Эди улыбнулась отцу. Они часто ссорились, но она глубоко его любила. И несмотря на вечную строгость и суровость, знала, что он тоже ее любит.
– Спасибо, – тихо сказала она. – Спокойной ночи, отец.
Он наклонил голову: один музыкант выражает уважение другому.
– Дочь. Спокойной ночи.
Граф взял инструмент, пересек комнату и молча вышел. Эди закрыла за ним дверь и обернулась. Гауэйн растаял в темноте, но Эдит по-прежнему видела его силуэт на фоне звездного неба. Вместо того чтобы шагнуть к нему, она прислонилась к двери и, как распутная женщина, просунула ногу в разрез.
– Ваша светлость! Я поражена! Визит в столь поздний час?
Гауэйн вошел в комнату.
– Я тоже удивлен.
– Что же так вас удивило?
Эдит оставалась на месте, ожидая, пока он подойдет к ней. Музыка окрыляла ее: она всегда это знала. Но никогда не понимала, что музыка может вызвать более глубинное опьянение: петь в ее венах.
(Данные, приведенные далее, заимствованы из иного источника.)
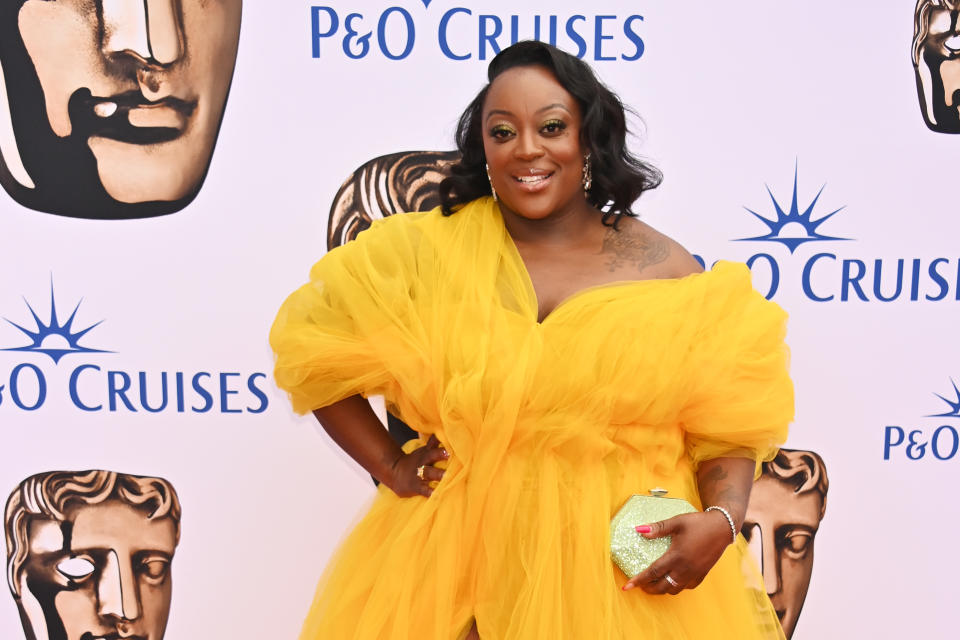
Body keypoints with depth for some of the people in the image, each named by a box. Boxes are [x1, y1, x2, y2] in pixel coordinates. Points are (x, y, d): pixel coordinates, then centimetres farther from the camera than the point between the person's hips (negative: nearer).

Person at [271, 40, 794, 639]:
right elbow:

Новое глубокое чувство заставляло ее хотеть играть на этом человеке, как на инструменте. Или позволить ему играть на ней… она не была уверена, что правильнее. Это было совершенно незнакомым родом безумия. Но таким же всепоглощающим.
Как кровь в теле. Как музыка в душе.
Безумие!
– Ваш отец утверждает, что вы можете соперничать с лучшим виолончелистом в Англии.
– Он мой отец, и поэтому преувеличивает.
– Судя по тому, что я слышал сегодня, он тоже великий музыкант.
Герцог вдвое сократил расстояние между собой и невестой.
– Это верно.
Волнующее ощущение силы бурлило в венах Эди. Это было сознание женской силы, той, которой она не видела раньше. Неудивительно, что Лила флиртовала с другими мужчинами…
Гауэйн нахмурился.
– Думаю, что в Шотландии никто не играет на виолончели.
– Хммм, – промычала Эди. Ей было все равно. Она наслаждалась игрой вместе с отцом, но любила играть соло и с радостью занималась музыкой по нескольку часов в день.
– Как вы пробрались на балкон?
– Поднялся по лестнице. Хотел сыграть Ромео и окликнуть вас, стоя под балконом. Но меня привлекла ваша игра, словно музыка, доносившаяся с холма фей.
– Холм фей? Что это?
– В Шотландии музыка иногда доносится с земли фей, которая расположена под поросшим травой холмом.
Герцог сделал еще несколько шагов.
Эди улыбнулась ему, но так и не шевельнулась.
– Так я заманила вас, словно всему виной магия, исходящая от моих струн?
– Да.
– Мы играли концерт Вивальди.
Стантон немного помолчал.
– Я плохо разбираюсь в музыке, миледи.
– Я так и поняла. Если вы никогда не слышали о виолончели…
– По правде говоря, до этого я никогда не слышал и о женщинах-музыкантах. Певицах – да. И леди, конечно, играют на фортепьяно.
Эди кивнула, вполне удовлетворенная ответом. Она никогда не мечтала давать концерты.
– Я не хочу играть для публики. Хотя мне понравился сегодняшний слушатель.
– Вы сыграете мне еще раз?
– Конечно.
Гауэйн подошел ближе настолько, что от его дыхания Эдит ощутила, как затрепетали крошечные локоны на лбу.
– Я пришел до того, как ваш отец появился в комнате.
Это выражение в его глазах…
Жаркий румянец окрасил щеки Эди.
– Вы, играющая на виолончели… самое эротичное зрелище, которое мне когда-нибудь довелось наблюдать, – прошептал герцог, прежде чем завладеть ее губами.